TasP as a combination intervention has a potential to transform the HIV epidemic. It offers a unique opportunity to strengthen the interrelated elements of increasing demand for testing, expanding testing services, improving linkage to, and retention in care as well as adherence with treatment. The challenge of TasP, however, will be in the implementation of its critical elements. Improving 1 element involved in TasP, in absence of improving all, will only increase health outcomes marginally. Substantive improvement will require improvements across all elements.
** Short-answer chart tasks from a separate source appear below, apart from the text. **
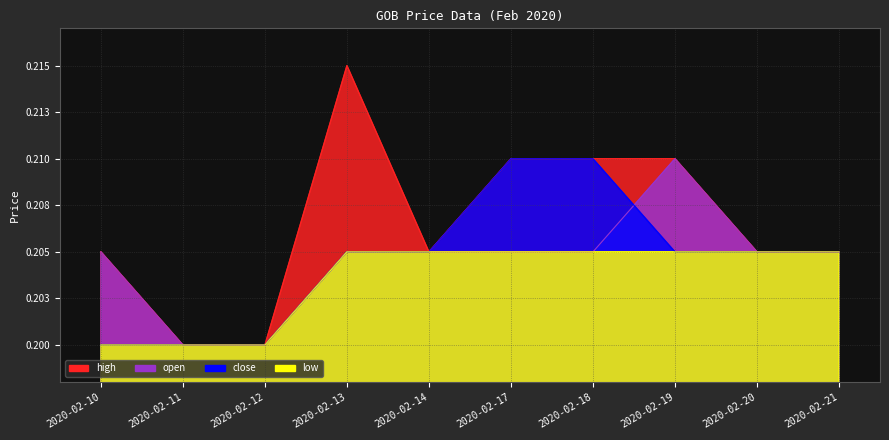

Reading left to right, transcribe all the data shown in this chart.

high: 2020-02-10=0.2	2020-02-11=0.2	2020-02-12=0.2	2020-02-13=0.2	2020-02-14=0.2	2020-02-17=0.2	2020-02-18=0.2	2020-02-19=0.2	2020-02-20=0.2	2020-02-21=0.2
open: 2020-02-10=0.2	2020-02-11=0.2	2020-02-12=0.2	2020-02-13=0.2	2020-02-14=0.2	2020-02-17=0.2	2020-02-18=0.2	2020-02-19=0.2	2020-02-20=0.2	2020-02-21=0.2
close: 2020-02-10=0.2	2020-02-11=0.2	2020-02-12=0.2	2020-02-13=0.2	2020-02-14=0.2	2020-02-17=0.2	2020-02-18=0.2	2020-02-19=0.2	2020-02-20=0.2	2020-02-21=0.2
low: 2020-02-10=0.2	2020-02-11=0.2	2020-02-12=0.2	2020-02-13=0.2	2020-02-14=0.2	2020-02-17=0.2	2020-02-18=0.2	2020-02-19=0.2	2020-02-20=0.2	2020-02-21=0.2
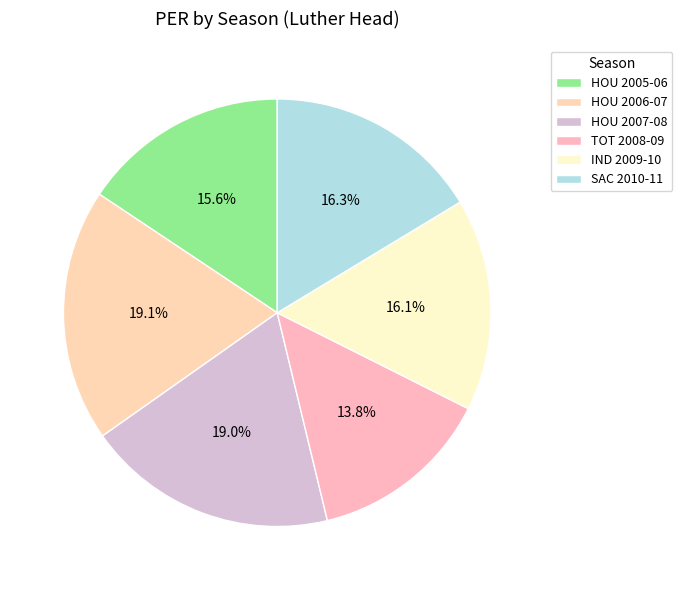

What percentage is the HOU 2006-07 slice, to the nearest percent?

19%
This is evidenced by Gardner et al [29•] demonstrating that only small improvements in the magnitude of viral load suppression were noted when improving only 1 step in the HIV care continuum; however, when all steps improved to greater than 90 % fidelity, viral load suppression increased from 19 % to 66 %. Similar, in the context of prevention of mother-to-child transmission programs, programs need to perform with 90 %–95 % effectiveness across the various steps in the continuum to achieve less than 5 % mother-to-child transmission [71]. The concept of “no partial credit” for improvement in 1 element, in the absence of all steps, has been advocated for services in the HIV care continuum, and likewise can be applied to TasP [72].

Should we be able to strengthen these elements, TasP will be more than the sum of its parts and achieve the impact the modeling studies suggest—a future AIDS-free generation.